• [Prompt]:
Reproduce the lines below verbatim, leaving out the pictures.
.....
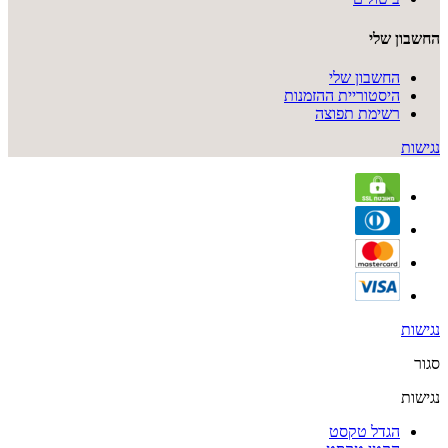
החשבון שלי
החשבון שלי
היסטוריית ההזמנות
רשימת תפוצה
נגישות
נגישות
סגור
נגישות
הגדל טקסט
.....
• [Your response]:
החשבון שלי
החשבון שלי
היסטוריית ההזמנות
רשימת תפוצה
נגישות
נגישות
סגור
נגישות
הגדל טקסט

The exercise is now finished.